New York Times Double Standards? Why Does the Paper Run Op-Eds by Iranian Officials but Not Conservative Americans?

Published June 30th, 2020 - 06:14 GMT
New York Times Double Standards? Why Does the Paper Run Op-Eds by Iranian Officials but Not Conservative Americans?
In his 3 June op-ed published in the NYT, US Senator from Arkansas Tom Cotton had called on US troops to be deployed to cities where Black Lives Matter protests had took place. (Shutterstock: Gil C)

Weeks after the controversy sparked by the US-based newspaper's decision to take down an opinion article written by a Republican senator, Americans are still discussing whether or not the prominent paper has room for all American voices or not.

In his June 3rd op-ed published in the NYT, US Senator from Arkansas Tom Cotton had called on US troops to be deployed to cities where Black Lives Matter protests had erupted following the death of African American George Floyd.
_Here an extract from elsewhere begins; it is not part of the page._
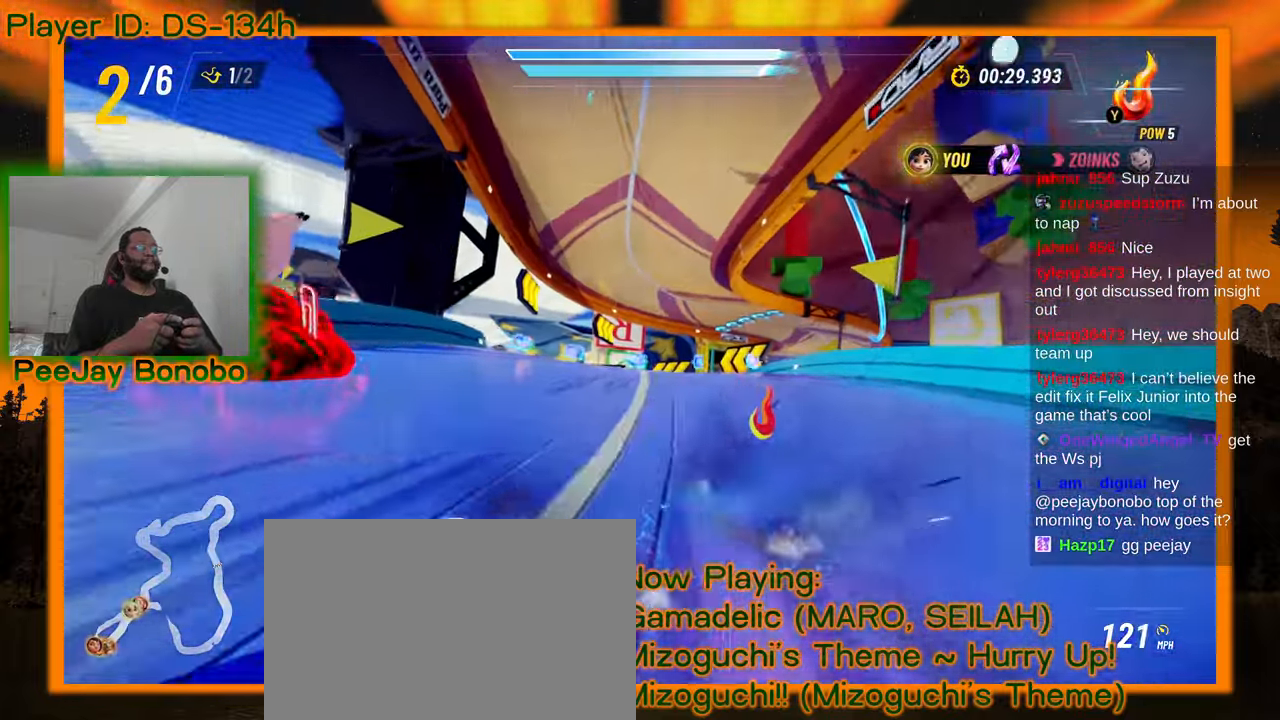
{"dt_ms": 500, "buttons": [], "left_stick": "center"}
The article that ignited a lot of anger among NYT  editors, who argued that his opinion article "threatens lives of Black editors at the paper," forced the paper to review the choice of article and senior editor James Bennet to resign, after calling it "a non-factual" piece.

While the paper's decision was welcomed by liberal commentators, more conservative voices questioned the NYT's commitment to free speech. 

Some social media users wondered whether the liberal newspaper would rather represent only one part of the country, than allow voices they don't agree with in their opinion section.

Some commentators went on to accuse the NYT of having double standards, highlighting that it has often allowed officials from countries with anti-American stances to run their op-eds, such as the Iranian foreign minister Javad Zarif.